Depuis le milieu du xv e siècle, les cuisiniers français n’avaient guère brillé, laissant la première place à leurs confrères italiens. À partir de 1650, tout change. En s’opposant violemment à l’ancienne cuisine, ils reprennent la main et font naître un goût nouveau.
Avec le bouquet garni, le roux, le boeuf à la mode, le poisson au bleu, cette cuisine nous est beaucoup plus familière que celles du Moyen Âge et de la Renaissance. Moins exotique, elle est tout aussi savoureuse.

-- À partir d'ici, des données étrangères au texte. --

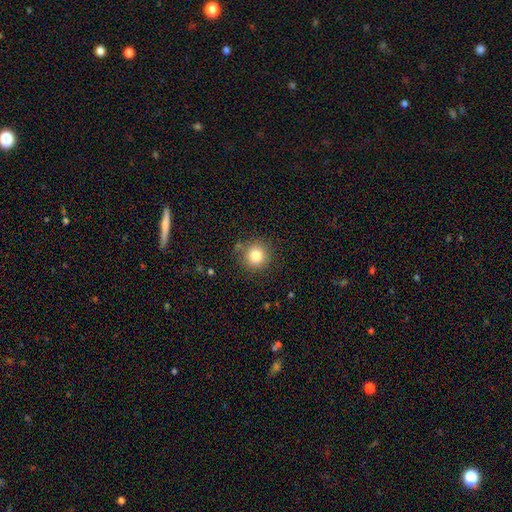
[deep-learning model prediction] Smooth or featured? Predicted: smooth (p=0.81). How rounded? Predicted: round (p=0.93). Merging? Predicted: none (p=0.85).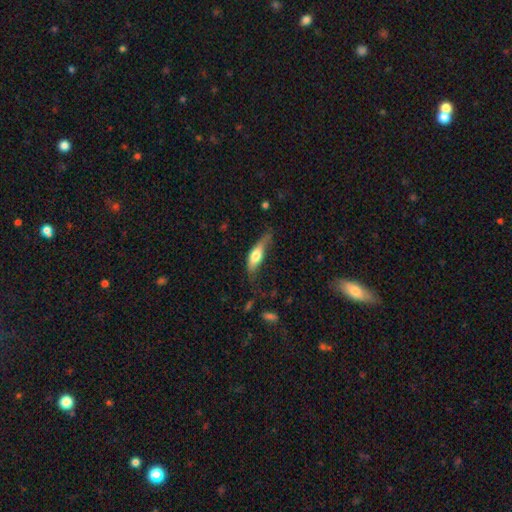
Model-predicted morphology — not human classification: smooth 59%, featured or disk 35%, star or artifact 6%. Down the decision tree: how rounded — in between (50%); merging — none (42%).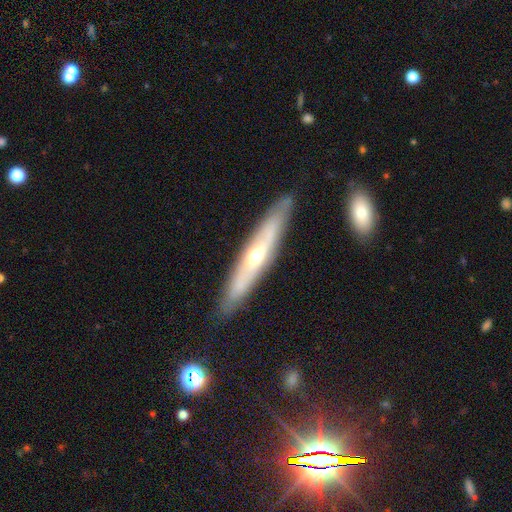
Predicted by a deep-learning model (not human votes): Q: Smooth or featured?
A: featured or disk (64%); runner-up: smooth (29%)
Q: Edge-on disk?
A: yes (69%); runner-up: no (31%)
Q: Merging?
A: none (85%); runner-up: minor disturbance (11%)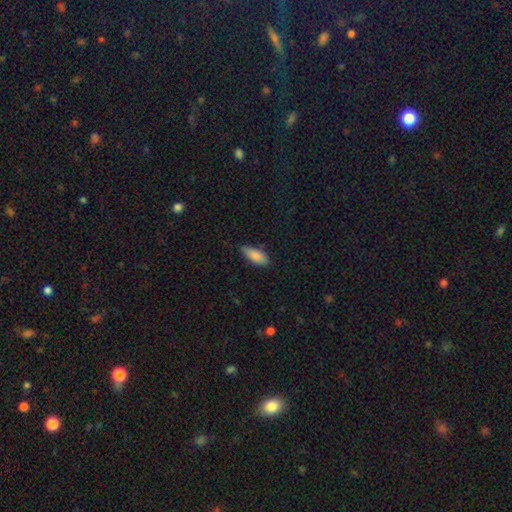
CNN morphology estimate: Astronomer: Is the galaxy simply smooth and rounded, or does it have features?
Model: smooth — 85%.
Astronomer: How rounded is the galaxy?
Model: in between — 78%.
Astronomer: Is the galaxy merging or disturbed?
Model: none — 75%.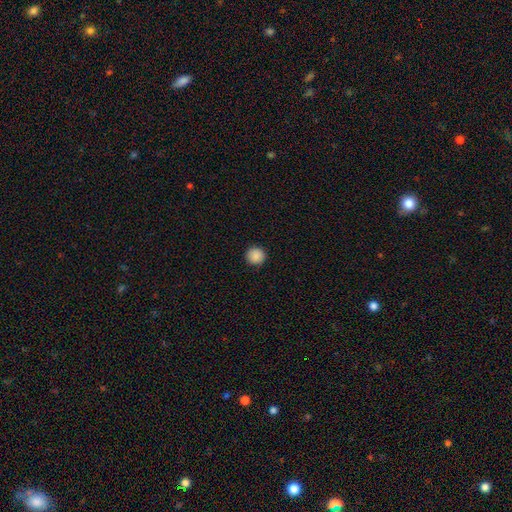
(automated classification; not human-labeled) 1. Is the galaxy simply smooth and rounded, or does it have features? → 88% smooth, 9% star or artifact, 3% featured or disk.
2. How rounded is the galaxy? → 95% round, 4% in between, 1% cigar-shaped.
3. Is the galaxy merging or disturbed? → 92% none, 5% minor disturbance, 2% major disturbance, 1% merger.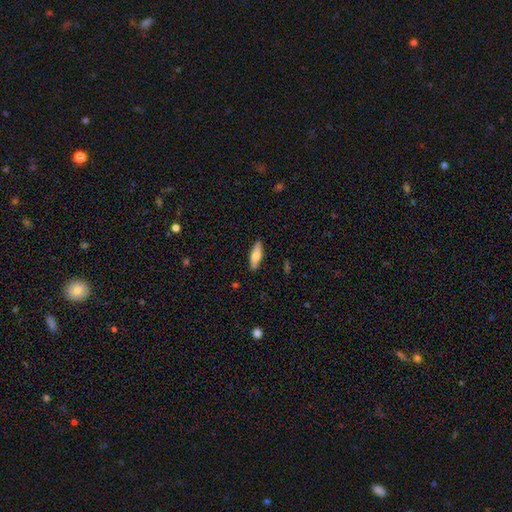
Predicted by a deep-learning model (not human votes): Smooth or featured? Predicted: smooth (p=0.69). How rounded? Predicted: in between (p=0.56). Merging? Predicted: none (p=0.88).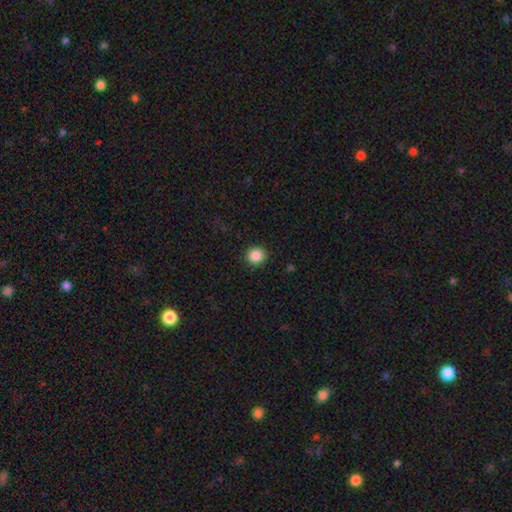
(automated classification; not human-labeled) Morphology: type=smooth (87%); roundness=round (90%); merging=none (91%).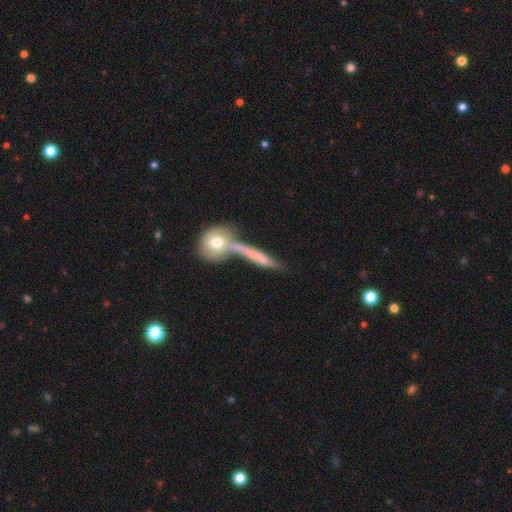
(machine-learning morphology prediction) A smooth galaxy with no disk features (57%) that is cigar-shaped (63%). Merging: merger (39%).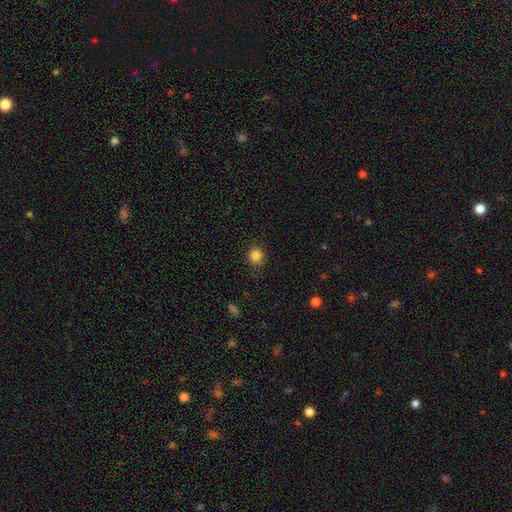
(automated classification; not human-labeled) Smooth or featured? Predicted: smooth (p=0.84). How rounded? Predicted: round (p=0.86). Merging? Predicted: none (p=0.85).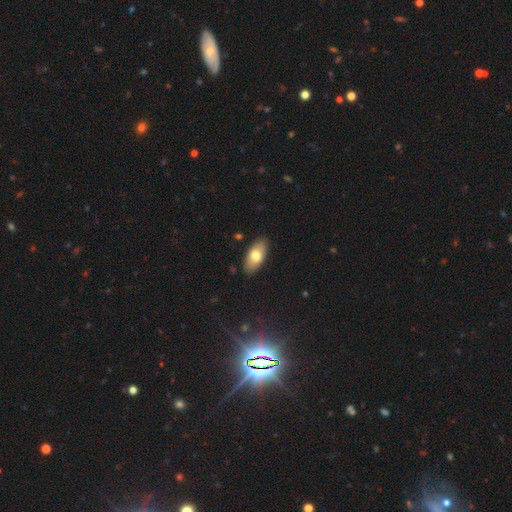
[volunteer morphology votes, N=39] Smooth or featured? 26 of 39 (67%) said smooth. How rounded? 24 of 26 (92%) said in between. Merging? 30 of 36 (83%) said none.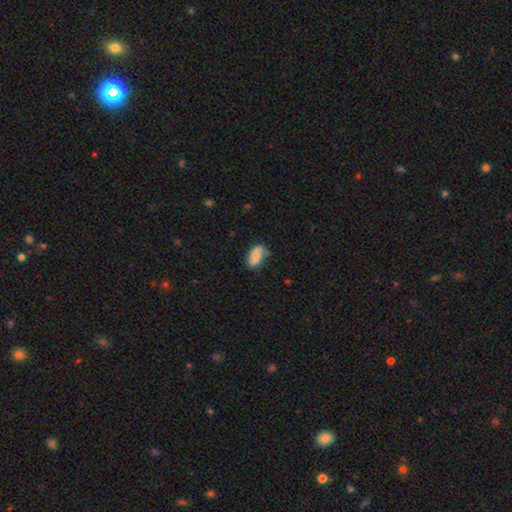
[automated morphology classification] type=smooth (65%); roundness=in between (91%); merging=none (59%).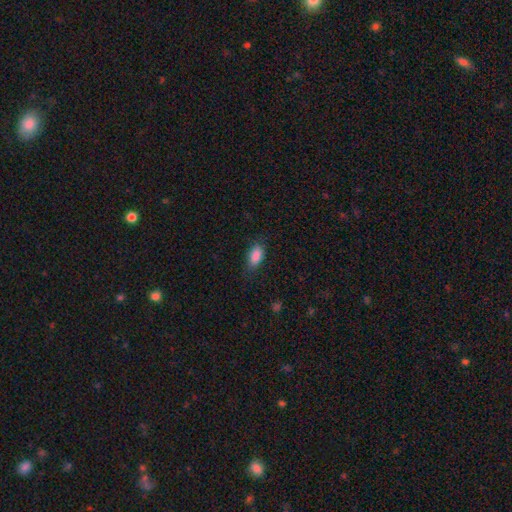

Le maître mot : le naturel.Foin des épices orientales qui cachent la saveur des aliments ! Place aux herbes aromatiques des jardins européens. Persil, ciboulette, thym, romarin, sarriette, estragon, cerfeuil, basilic, laurier rem placent cannelle, gingembre, macis et cardamome. Seule la muscade réussit à passer le cap !
Plus question de mélanges sucré-salé, considérés comme le comble de l’horreur. Les « sauces douces » qui alliaient épices et fruits secs sont reléguées au magasin des antiquités. Dorénavant seuls les fruits, les oeufs, les laitages pourront être sucrés. Les Français en profitent pour commencer à reléguer les plats sucrés en fin de repas, sans toutefois rompre définitivement avec l’habitude d’alterner, au service des entremets, plats sucrés et plats salés.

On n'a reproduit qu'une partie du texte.